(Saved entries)
##############################

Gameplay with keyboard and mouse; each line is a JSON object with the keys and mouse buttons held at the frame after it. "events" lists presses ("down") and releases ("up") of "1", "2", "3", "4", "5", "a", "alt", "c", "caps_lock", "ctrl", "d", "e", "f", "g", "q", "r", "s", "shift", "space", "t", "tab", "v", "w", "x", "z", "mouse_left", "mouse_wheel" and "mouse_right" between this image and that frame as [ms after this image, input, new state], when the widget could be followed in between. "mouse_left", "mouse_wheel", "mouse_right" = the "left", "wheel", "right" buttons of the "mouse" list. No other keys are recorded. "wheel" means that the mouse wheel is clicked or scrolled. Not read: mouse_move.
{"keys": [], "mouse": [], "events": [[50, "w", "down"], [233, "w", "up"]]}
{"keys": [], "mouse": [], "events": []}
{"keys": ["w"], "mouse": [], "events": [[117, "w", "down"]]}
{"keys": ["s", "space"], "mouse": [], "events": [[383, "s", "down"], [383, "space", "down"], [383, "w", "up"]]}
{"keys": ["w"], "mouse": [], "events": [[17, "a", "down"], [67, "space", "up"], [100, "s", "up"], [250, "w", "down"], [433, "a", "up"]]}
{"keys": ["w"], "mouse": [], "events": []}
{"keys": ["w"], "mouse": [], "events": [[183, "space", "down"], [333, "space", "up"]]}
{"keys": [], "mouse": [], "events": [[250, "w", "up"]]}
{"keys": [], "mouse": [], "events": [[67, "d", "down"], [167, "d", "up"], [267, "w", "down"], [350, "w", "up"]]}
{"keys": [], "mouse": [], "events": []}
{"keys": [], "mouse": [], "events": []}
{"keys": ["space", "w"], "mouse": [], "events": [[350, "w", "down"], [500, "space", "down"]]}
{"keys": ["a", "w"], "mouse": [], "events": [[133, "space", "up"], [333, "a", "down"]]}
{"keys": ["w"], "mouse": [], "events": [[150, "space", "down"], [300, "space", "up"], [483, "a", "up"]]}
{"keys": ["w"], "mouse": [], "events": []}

##############################

> **TASK**:
A single number is the whole answer here: the number of lines in the data that include "space".

> **WRITTEN SOLUTION**:
7